The government really wants drugs (from a Buffalo company)
Last month I reported a story about the development of an anti-radiation drug from Cleveland Biolabs (based in Buffalo). The medicine is being eyed as a way to treat victims of a nuclear attack. There are no existing medicines that actually clear radiation out of your blood stream if you’ve been exposed – only ways to reduce exposure.
Interested in its potential use in military and homeland security settings, the Department of Defense sent millions of dollars in grants to the company earlier this decade with the hope that they could capture protection against radiation poisoning in a pill. The resulting formula is known as CBLB502.

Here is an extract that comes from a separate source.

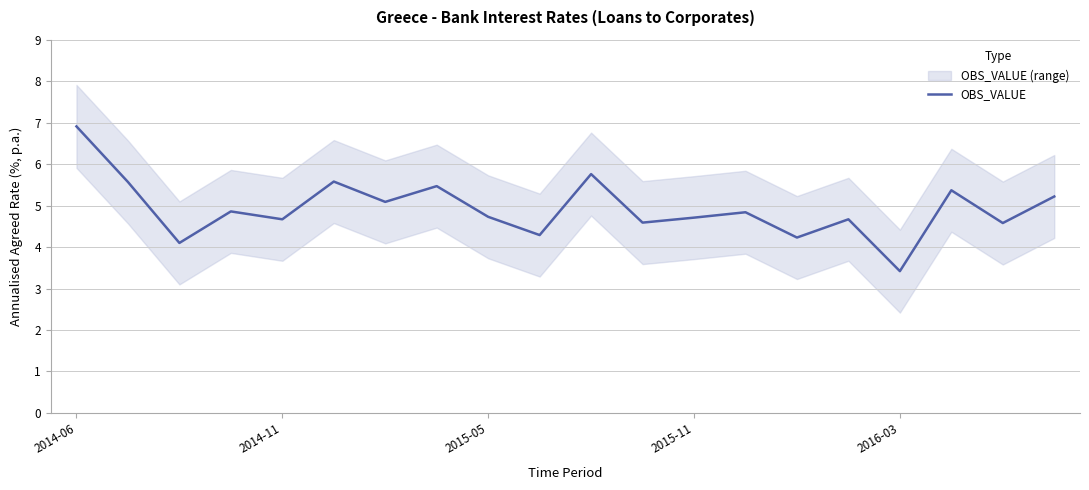

The OBS_VALUE series shows 4.7 at 2015-05. True or false?

True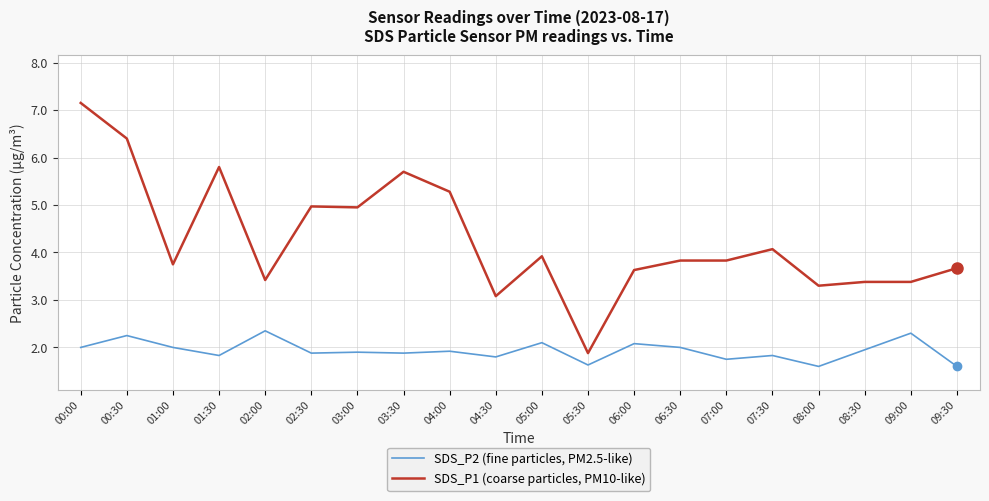

At which label does SDS_P1 (coarse particles, PM10-like) first exceed 3?

00:00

Apparently, the military likes what it has seen of 502’s development lately. Cleveland Biolabs was just awarded another $45 million government contract.

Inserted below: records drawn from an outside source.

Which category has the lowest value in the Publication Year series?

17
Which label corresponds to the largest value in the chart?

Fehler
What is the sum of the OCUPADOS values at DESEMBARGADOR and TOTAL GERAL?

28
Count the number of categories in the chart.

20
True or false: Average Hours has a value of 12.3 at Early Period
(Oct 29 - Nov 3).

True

The money will be split two ways. A third of it, or $15 million, will be used to finish developing the medicine and its application process with the Food and Drug Administration. 502 is currently in the later stages of clinical trials. According to the limited amount Cleveland Biolabs has said about the trials (scroll halfway down the page), side effects have been “largely mild or moderate.” Flu-like symptoms were the most common side-effect. And those, on average, went away within two to four hours, according to Cleveland Biolabs.
According to media reports, the rest of the contract ($30 million) could be used for tens of thousands of doses (37,500 to be exact) of the drug. The military apparently wants to start stockpiling the medicine as soon as (they’re assuming) it’s approved by the Food and Drug Administration. Cleveland Biolabs officials have said studies by the Pentagon show a few million doses could be needed. If this happens, the company would be responsible for providing that medicine. They would then need to acquire Scrooge McDuck-like money storage room.

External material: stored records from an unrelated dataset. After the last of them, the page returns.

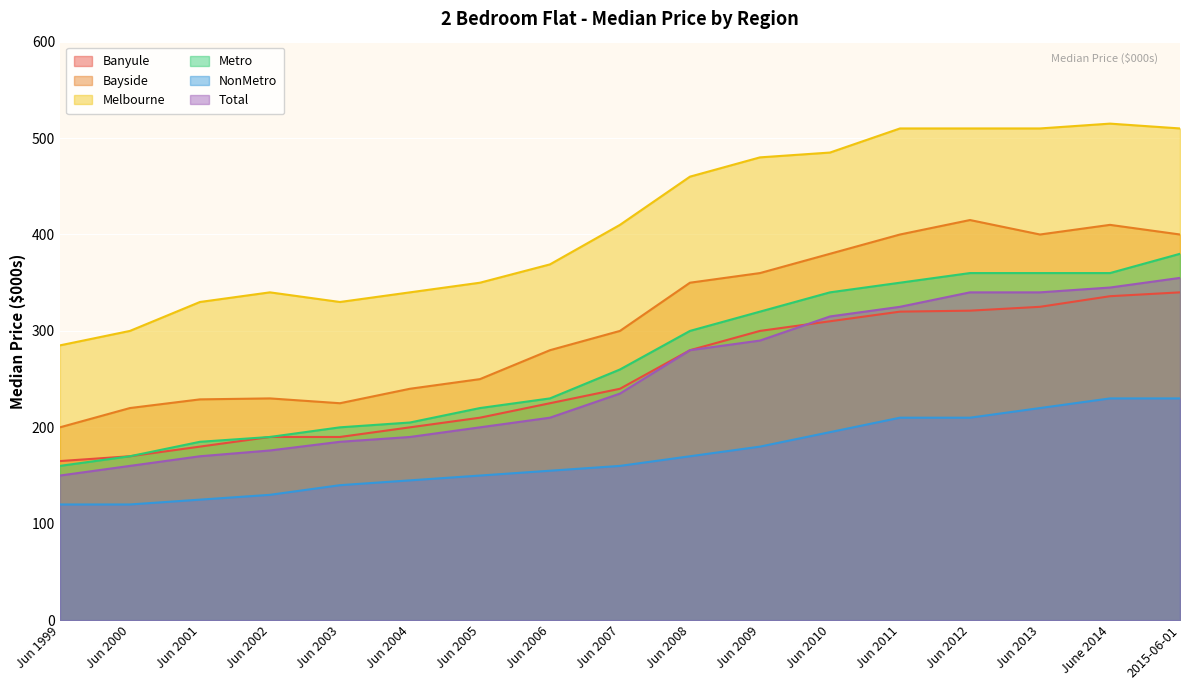

At which label is Total closest to 252?

Jun 2007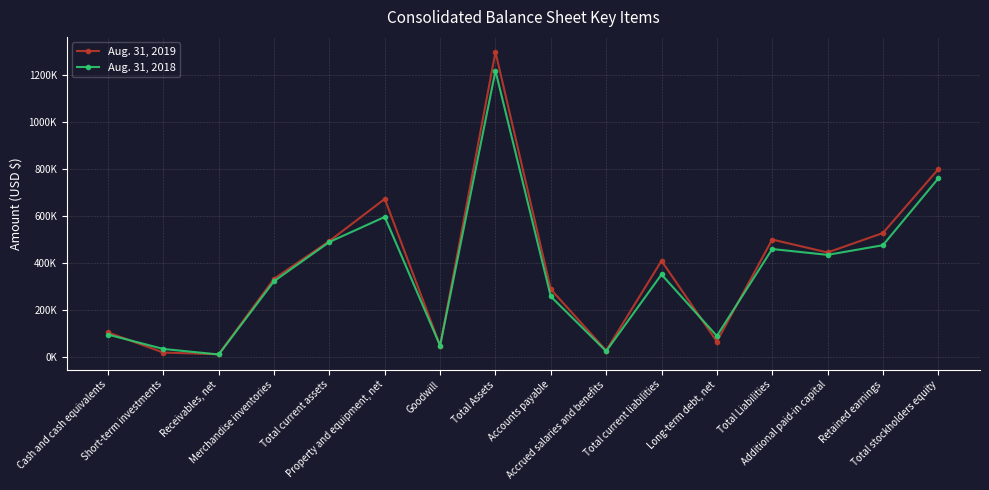

What is the value of the Aug. 31, 2018 point at the 15th from the left?

473954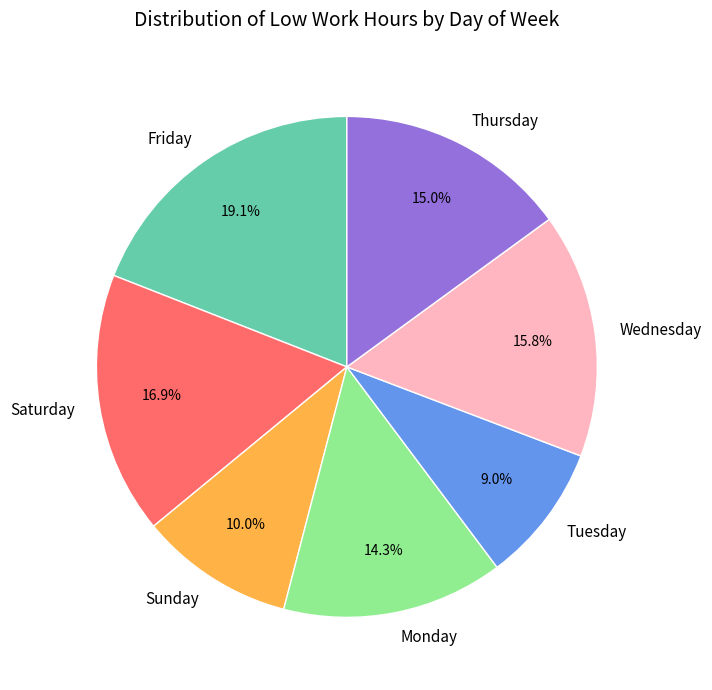

Combined, what portion of the pie is Monday and Wednesday?

30.1%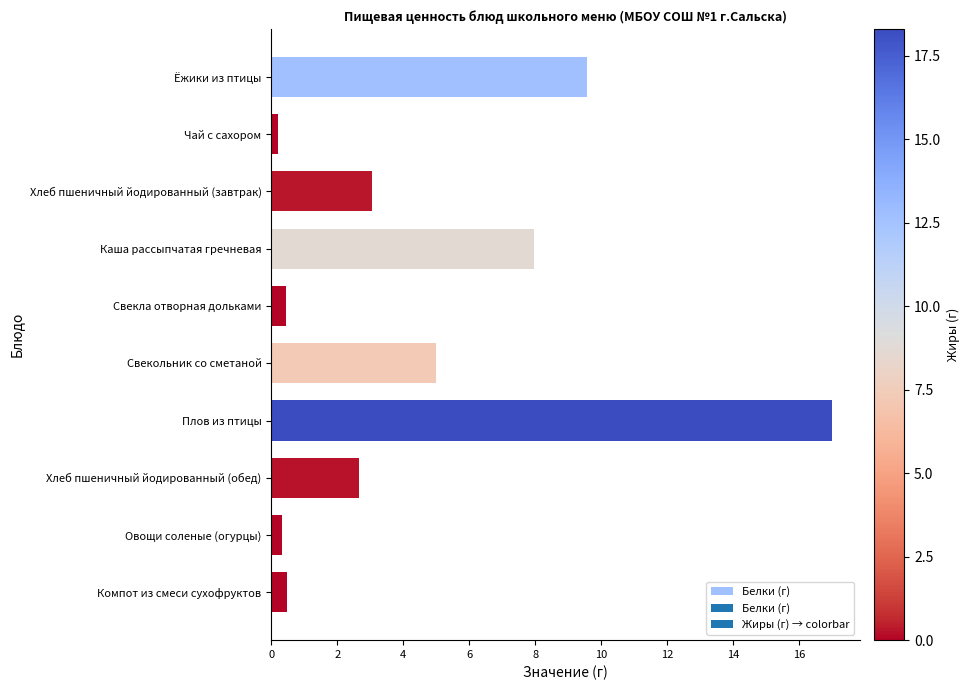

Is it true that the value at Хлеб пшеничный йодированный (завтрак) is 5.2?

False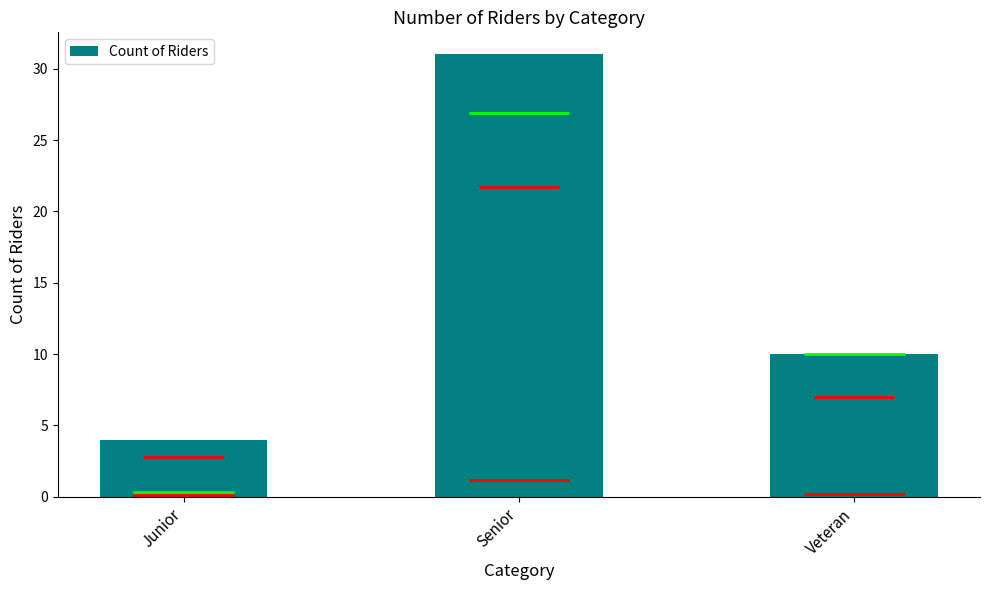

Rank the categories by value from lowest to highest.

Junior, Veteran, Senior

For my money, you don’t get $45 million from the government if there’s not a better-than-average chance of getting approved by the FDA. While no medicine is a slam dunk in the FDA’s approval process, news like this gives the impression the medicine has a bright future, even though it has not yet leaped the biggest hurdles in its way (the years-long FDA application process).
The company has been developing the medicine for close to eight years already. This announcement signals the beginning of a transition away from testing and toward production. The company says FDA approval could come in as little as two years. Earlier this summer, 502 was awarded “fast track” status to speed up the review process.